Take breaks yourself: Walk your talk. Nothing sends a stronger message about your culture than your behavior. If you want to create a pro-break culture, start by taking breaks yourself.
When Netflix introduced the idea of "unlimited vacation," the policy's credibility relied on managers' conduct. They had to not only encourage people to take time off, but to send the message that recharging is critical for performance. Senior leaders were urged to take vacations and share their experiences, modeling the right behavior. Consulting firm Accenture's CEO of North America, Jimmy Etheredge, has recovered lunchtime, eating in peace away from screens and recharging in the middle of every workday – he wants to inspire his team to do the same.
Break your meetings: As I mentioned before, people's attention cannot go on forever. If possible, try to reduce the length of meetings or divide them into smaller ones. If you can't, add meaningful breaks to allow people to recharge and build momentum.
Longer sessions, like workshops and team offsites, require meaningful breaks. Our Culture Design Masterclass takes 7 hours, which seems a lot for an online workshop. However, by including two 15-minute breaks and one 30-minute, plus icebreakers and shifting dynamics, we've been running dozens of classes with excellent results.
Make meetings optional: If you want people to be trustworthy, start by trusting them. Give them the freedom to choose whether or not they wish to attend a meeting, considering where they can make a more significant difference.
The "law of two feet" is based on the principle that whoever comes to a meeting are the right people. If participants are not learning or contributing, allow them to go somewhere else where they can add (or gain) more value.
Protect lunchtime: We don't have more time; we make time for what matters. Blocking lunchtime not only provides a break but sends the right message: take care of yourself.
At Patagonia, it's forbidden to schedule meetings at noon California time. Employees can go surfing, practice yoga, take a walk, and, of course, enjoy lunch without interruptions.
Put 'official' breaks on everyone's calendars: Cal Newport recommends that if you don't schedule your breaks, you are constantly asking yourself whether you should take a break now. This could quickly drive you to take more breaks than needed or waste too much time checking social media or the news.
In my previous job, we instituted recess three times a day – no client meetings were allowed and everyone was expected to switch off. We had two 15-minute breaks, one in the morning and one in the afternoon, plus a one-hour lunchtime. This practice helped us increase wellbeing, camaraderie, and productivity.
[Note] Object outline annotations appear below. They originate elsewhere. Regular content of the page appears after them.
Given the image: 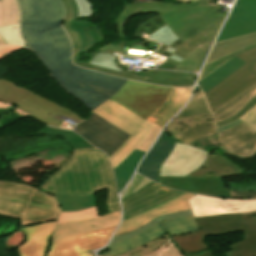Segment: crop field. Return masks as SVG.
Instances as JSON below:
<instances>
[{
	"instance_id": "38",
	"label": "crop field",
	"mask_w": 256,
	"mask_h": 256,
	"mask_svg": "<svg viewBox=\"0 0 256 256\" xmlns=\"http://www.w3.org/2000/svg\"><path fill=\"white\" fill-rule=\"evenodd\" d=\"M39 132L63 135L71 142V144L76 149L77 148H94L87 141H85L83 138H81L79 135H77L76 133L71 132L69 130H61V129L50 128L48 126H45Z\"/></svg>"
},
{
	"instance_id": "32",
	"label": "crop field",
	"mask_w": 256,
	"mask_h": 256,
	"mask_svg": "<svg viewBox=\"0 0 256 256\" xmlns=\"http://www.w3.org/2000/svg\"><path fill=\"white\" fill-rule=\"evenodd\" d=\"M207 119H213L211 116V113L191 116V117H186L181 119L174 118V120L169 125H167L166 129L163 132L177 139L175 137L176 135L196 126L197 124Z\"/></svg>"
},
{
	"instance_id": "11",
	"label": "crop field",
	"mask_w": 256,
	"mask_h": 256,
	"mask_svg": "<svg viewBox=\"0 0 256 256\" xmlns=\"http://www.w3.org/2000/svg\"><path fill=\"white\" fill-rule=\"evenodd\" d=\"M120 216L121 211L98 217L96 207L62 212L56 221L51 244L67 236L118 225Z\"/></svg>"
},
{
	"instance_id": "45",
	"label": "crop field",
	"mask_w": 256,
	"mask_h": 256,
	"mask_svg": "<svg viewBox=\"0 0 256 256\" xmlns=\"http://www.w3.org/2000/svg\"><path fill=\"white\" fill-rule=\"evenodd\" d=\"M189 145L210 152L214 148L219 147L218 135H210L205 138L195 140Z\"/></svg>"
},
{
	"instance_id": "27",
	"label": "crop field",
	"mask_w": 256,
	"mask_h": 256,
	"mask_svg": "<svg viewBox=\"0 0 256 256\" xmlns=\"http://www.w3.org/2000/svg\"><path fill=\"white\" fill-rule=\"evenodd\" d=\"M199 230V227L197 226V224L195 225H191V226H186V227H182V228H173V229H165L164 227L149 234L148 236L125 246L119 247V248H115L112 250H109L108 252H106L105 254H103L102 256H115V255H119L122 254L123 252L136 248L144 243H147L157 237H159L160 235H162L163 233L169 231L170 235H180V234H186L192 231H196Z\"/></svg>"
},
{
	"instance_id": "40",
	"label": "crop field",
	"mask_w": 256,
	"mask_h": 256,
	"mask_svg": "<svg viewBox=\"0 0 256 256\" xmlns=\"http://www.w3.org/2000/svg\"><path fill=\"white\" fill-rule=\"evenodd\" d=\"M191 214H192L191 210H188V211H183V212H178V213H174V214H170V215H164V216L157 217V218L151 220L150 222L146 223L145 225L141 226L139 229H137L133 232L126 233L124 235L114 237L112 239L111 243L122 240V239H125V238L130 237V236H133V235H135L139 232H142V231L150 228L151 226H153L155 223H157L160 220L174 218V217H180V216H185V215H191Z\"/></svg>"
},
{
	"instance_id": "36",
	"label": "crop field",
	"mask_w": 256,
	"mask_h": 256,
	"mask_svg": "<svg viewBox=\"0 0 256 256\" xmlns=\"http://www.w3.org/2000/svg\"><path fill=\"white\" fill-rule=\"evenodd\" d=\"M256 19V2H237L227 22Z\"/></svg>"
},
{
	"instance_id": "16",
	"label": "crop field",
	"mask_w": 256,
	"mask_h": 256,
	"mask_svg": "<svg viewBox=\"0 0 256 256\" xmlns=\"http://www.w3.org/2000/svg\"><path fill=\"white\" fill-rule=\"evenodd\" d=\"M223 153L248 158L256 155V132L244 123L219 134Z\"/></svg>"
},
{
	"instance_id": "26",
	"label": "crop field",
	"mask_w": 256,
	"mask_h": 256,
	"mask_svg": "<svg viewBox=\"0 0 256 256\" xmlns=\"http://www.w3.org/2000/svg\"><path fill=\"white\" fill-rule=\"evenodd\" d=\"M256 43V34L215 44L206 63L231 54L237 50Z\"/></svg>"
},
{
	"instance_id": "49",
	"label": "crop field",
	"mask_w": 256,
	"mask_h": 256,
	"mask_svg": "<svg viewBox=\"0 0 256 256\" xmlns=\"http://www.w3.org/2000/svg\"><path fill=\"white\" fill-rule=\"evenodd\" d=\"M232 198H256V191L255 192H235L230 191Z\"/></svg>"
},
{
	"instance_id": "23",
	"label": "crop field",
	"mask_w": 256,
	"mask_h": 256,
	"mask_svg": "<svg viewBox=\"0 0 256 256\" xmlns=\"http://www.w3.org/2000/svg\"><path fill=\"white\" fill-rule=\"evenodd\" d=\"M67 17L63 22V27L69 34L74 48L73 63L79 62L81 54H83L84 39L75 25L76 18L78 16L77 4L74 0H63Z\"/></svg>"
},
{
	"instance_id": "30",
	"label": "crop field",
	"mask_w": 256,
	"mask_h": 256,
	"mask_svg": "<svg viewBox=\"0 0 256 256\" xmlns=\"http://www.w3.org/2000/svg\"><path fill=\"white\" fill-rule=\"evenodd\" d=\"M196 221L194 219V216L191 215V216H185V217H180V218H174V219H169V220H163V221H160L158 222L157 224H155L153 227H151L150 229L140 233V234H137L133 237H130V238H127L125 240H122V241H119V242H116V243H113L111 245L108 246V249H111V248H115V247H118V246H122V245H125V244H128V243H131L161 227H165V228H172V227H182V226H186V225H191V224H195Z\"/></svg>"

Block emails after hours: There's nothing more annoying than people who send emails at any hour expecting others to respond. I understand that some people work at night, but late-night emails hurt your team.
For employees at healthcare consulting firm Vynamic, unplugging after work isn't just a suggestion, but a policy – work emails are not allowed after hours or during weekends.
The Pomodoro Technique: This popular method includes scheduling 5-minute breaks every 25-minutes of work. For some people, it's very effective; for others, like me, not so much. I do better working for more extended periods (90-120 minutes) and then taking 15-20 minute breaks.
That's why I left this method for the last. What works for everyone might not work for you and vice versa. Rather than copying what other companies are doing, use their practices as inspiration.
Every company culture is unique; so too should be the way you benefit from the power of breaks. Work hard and continually monitor your energy and focus. Are you feeling tired or distracted? It's time to turn Zoom off. And, please, don’t make any more decisions when you are hungry.